What I am very confident about is that the media fueled, and completely unwarranted, panic which we are subjected to daily is likely to result in a string of hyper-costly policy decisions that, when looked back upon, will result in the all too familiar hindsight of "What the hell could we have been thinking?".

Our pathetic efforts pale against the mass destruction the turbulent innards of the planet itself can rain down upon the biosphere. A single modest volcanic eruption can spew more noxious effluvia than humankind can in centuries of trying. Not to worry. Mom's big rock bod is tough enough to survive even her own attempted knockout punches. The biosphere has not been so lucky.

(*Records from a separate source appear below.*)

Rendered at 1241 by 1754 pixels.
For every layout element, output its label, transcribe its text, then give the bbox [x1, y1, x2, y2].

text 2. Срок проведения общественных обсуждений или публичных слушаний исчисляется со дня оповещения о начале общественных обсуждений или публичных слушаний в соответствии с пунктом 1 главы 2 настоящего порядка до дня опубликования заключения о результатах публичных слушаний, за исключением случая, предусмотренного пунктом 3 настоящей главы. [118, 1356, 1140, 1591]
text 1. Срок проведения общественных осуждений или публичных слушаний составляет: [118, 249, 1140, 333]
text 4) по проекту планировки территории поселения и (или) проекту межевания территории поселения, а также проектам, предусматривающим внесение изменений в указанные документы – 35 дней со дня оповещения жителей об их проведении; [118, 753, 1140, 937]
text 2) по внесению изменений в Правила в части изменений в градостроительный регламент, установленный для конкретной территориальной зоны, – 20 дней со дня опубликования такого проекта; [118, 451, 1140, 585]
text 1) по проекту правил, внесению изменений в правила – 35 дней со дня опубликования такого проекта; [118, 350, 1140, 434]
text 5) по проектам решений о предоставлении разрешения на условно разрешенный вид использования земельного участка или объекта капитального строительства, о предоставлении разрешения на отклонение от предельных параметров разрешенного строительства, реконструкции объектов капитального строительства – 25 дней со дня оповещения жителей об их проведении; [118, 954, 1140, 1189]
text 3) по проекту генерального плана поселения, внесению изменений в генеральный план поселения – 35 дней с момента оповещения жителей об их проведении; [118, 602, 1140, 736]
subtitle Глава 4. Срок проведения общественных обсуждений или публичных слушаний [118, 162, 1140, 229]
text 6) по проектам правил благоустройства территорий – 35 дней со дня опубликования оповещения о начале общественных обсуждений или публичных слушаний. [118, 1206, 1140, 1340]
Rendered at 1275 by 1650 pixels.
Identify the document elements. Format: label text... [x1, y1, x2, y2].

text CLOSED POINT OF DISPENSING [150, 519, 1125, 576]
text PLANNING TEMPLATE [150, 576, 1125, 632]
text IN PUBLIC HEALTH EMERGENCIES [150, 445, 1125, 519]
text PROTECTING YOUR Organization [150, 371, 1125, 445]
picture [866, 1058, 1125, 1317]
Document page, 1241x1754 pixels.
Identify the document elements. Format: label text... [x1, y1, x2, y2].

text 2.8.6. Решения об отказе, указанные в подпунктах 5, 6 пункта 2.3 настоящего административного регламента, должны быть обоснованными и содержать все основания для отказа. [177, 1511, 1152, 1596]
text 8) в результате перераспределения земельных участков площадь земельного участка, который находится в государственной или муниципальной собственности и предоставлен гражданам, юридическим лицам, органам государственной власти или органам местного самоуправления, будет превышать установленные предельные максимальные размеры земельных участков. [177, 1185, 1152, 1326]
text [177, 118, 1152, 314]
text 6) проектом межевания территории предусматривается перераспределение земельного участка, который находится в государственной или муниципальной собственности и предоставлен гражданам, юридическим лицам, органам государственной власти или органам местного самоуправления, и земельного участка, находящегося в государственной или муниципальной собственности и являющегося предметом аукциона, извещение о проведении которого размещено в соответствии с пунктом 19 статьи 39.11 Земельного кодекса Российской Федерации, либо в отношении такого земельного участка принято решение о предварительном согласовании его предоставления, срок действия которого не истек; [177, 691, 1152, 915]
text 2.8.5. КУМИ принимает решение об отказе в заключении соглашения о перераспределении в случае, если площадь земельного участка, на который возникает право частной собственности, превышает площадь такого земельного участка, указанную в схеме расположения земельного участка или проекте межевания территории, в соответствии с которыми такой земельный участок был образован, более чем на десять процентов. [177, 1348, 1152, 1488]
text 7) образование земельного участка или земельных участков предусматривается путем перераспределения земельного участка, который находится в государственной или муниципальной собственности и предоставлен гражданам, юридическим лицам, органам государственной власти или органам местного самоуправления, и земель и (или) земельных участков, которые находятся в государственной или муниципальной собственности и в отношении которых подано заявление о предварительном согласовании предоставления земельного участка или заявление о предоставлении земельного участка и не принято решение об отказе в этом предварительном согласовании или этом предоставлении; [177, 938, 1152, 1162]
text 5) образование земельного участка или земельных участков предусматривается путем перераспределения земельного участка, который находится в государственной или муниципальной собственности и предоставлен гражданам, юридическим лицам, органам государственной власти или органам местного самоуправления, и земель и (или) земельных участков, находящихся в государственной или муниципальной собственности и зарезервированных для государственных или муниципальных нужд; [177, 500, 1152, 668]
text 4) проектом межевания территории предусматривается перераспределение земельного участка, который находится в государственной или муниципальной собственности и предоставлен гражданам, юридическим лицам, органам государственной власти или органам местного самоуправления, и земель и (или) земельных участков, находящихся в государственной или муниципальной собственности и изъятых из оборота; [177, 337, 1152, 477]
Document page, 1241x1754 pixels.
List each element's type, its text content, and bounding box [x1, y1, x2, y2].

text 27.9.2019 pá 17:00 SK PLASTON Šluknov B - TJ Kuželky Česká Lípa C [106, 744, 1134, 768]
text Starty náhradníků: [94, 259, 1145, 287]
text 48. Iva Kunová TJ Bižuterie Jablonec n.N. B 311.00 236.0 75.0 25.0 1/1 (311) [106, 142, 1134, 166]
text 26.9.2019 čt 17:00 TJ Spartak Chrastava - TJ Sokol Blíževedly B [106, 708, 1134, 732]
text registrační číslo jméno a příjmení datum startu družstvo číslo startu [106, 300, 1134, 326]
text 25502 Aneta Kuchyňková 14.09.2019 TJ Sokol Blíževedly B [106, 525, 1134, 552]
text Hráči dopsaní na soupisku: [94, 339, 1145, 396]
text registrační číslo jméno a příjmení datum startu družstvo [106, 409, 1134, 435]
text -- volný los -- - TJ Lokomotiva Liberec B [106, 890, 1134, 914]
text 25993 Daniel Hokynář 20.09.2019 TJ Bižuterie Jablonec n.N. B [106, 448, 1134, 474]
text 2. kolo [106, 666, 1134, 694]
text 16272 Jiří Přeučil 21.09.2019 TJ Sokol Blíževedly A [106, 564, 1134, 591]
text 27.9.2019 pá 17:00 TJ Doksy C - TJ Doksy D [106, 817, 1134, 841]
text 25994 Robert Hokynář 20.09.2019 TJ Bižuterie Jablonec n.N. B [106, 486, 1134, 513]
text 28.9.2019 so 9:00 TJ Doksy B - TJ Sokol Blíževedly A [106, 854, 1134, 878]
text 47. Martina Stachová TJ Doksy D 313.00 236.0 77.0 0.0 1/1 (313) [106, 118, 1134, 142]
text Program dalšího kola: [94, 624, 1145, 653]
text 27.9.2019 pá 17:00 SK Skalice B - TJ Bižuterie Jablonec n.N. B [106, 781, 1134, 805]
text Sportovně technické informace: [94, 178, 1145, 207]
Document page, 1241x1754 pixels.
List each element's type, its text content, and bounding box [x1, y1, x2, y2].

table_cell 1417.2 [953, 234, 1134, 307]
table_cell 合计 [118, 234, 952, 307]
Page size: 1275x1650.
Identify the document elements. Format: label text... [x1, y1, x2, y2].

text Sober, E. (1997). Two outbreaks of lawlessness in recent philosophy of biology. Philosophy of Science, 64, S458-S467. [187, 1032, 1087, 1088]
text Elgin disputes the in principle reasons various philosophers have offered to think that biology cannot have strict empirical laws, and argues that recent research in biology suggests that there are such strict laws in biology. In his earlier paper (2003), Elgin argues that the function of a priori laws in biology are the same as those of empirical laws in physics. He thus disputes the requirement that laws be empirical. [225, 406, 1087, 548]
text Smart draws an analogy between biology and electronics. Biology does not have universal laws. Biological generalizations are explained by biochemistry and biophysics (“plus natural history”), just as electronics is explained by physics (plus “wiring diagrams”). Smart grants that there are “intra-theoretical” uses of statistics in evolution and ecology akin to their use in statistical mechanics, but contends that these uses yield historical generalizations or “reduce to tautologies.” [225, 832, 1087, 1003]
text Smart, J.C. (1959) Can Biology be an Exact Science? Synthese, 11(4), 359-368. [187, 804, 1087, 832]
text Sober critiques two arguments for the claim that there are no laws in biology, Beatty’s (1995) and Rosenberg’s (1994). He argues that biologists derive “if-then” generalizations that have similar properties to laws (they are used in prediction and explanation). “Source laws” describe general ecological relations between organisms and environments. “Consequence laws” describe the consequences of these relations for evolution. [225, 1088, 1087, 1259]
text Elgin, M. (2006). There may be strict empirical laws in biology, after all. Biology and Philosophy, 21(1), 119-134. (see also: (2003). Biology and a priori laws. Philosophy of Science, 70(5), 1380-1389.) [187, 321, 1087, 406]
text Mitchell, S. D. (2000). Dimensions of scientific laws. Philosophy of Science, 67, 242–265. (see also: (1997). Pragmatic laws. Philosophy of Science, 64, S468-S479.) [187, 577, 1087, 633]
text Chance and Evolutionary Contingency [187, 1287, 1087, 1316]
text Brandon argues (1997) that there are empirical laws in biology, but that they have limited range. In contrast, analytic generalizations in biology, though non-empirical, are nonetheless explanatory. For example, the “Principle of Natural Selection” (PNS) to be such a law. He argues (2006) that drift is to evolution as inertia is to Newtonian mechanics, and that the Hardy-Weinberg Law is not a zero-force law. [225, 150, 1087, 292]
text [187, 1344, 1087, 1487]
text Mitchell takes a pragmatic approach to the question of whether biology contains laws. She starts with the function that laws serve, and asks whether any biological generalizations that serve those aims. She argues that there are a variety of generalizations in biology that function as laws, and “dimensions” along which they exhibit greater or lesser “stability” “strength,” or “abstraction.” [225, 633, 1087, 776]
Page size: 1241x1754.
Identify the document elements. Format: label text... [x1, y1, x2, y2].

A little event called the Permian Extinction killed off 95% of all species due possibly to cataclysmically vast outpourings of magma and gasses from montrous vents in present day Siberia some 250 million years ago. One of the possible causes of the Cretaceous Extinction (Dinosaurs) 65 million years ago was an immense asteroid walloping into the Yucatan area. 640 thousand years ago the immense Yellowstone caldera popped its big cork and savaged North America while creating a world wide volcanic winter that may have lasted decades. As little as 75 thousand years ago Mt. Toba in Sumatra blew big enough to convince some researchers that Earth's small human colonies only narrowly survived the effects. 13,000 years ago North American megafauna and the then thriving Clovis neolithic culture were wiped out in a stroke by as yet undetermined but likely meteoric or cometary pummelings. Humanity's own puny efforts to affect the biosphere are small beer by comparison. Worry less about what we have done to our dear sainted Mither and more about what she can do to us.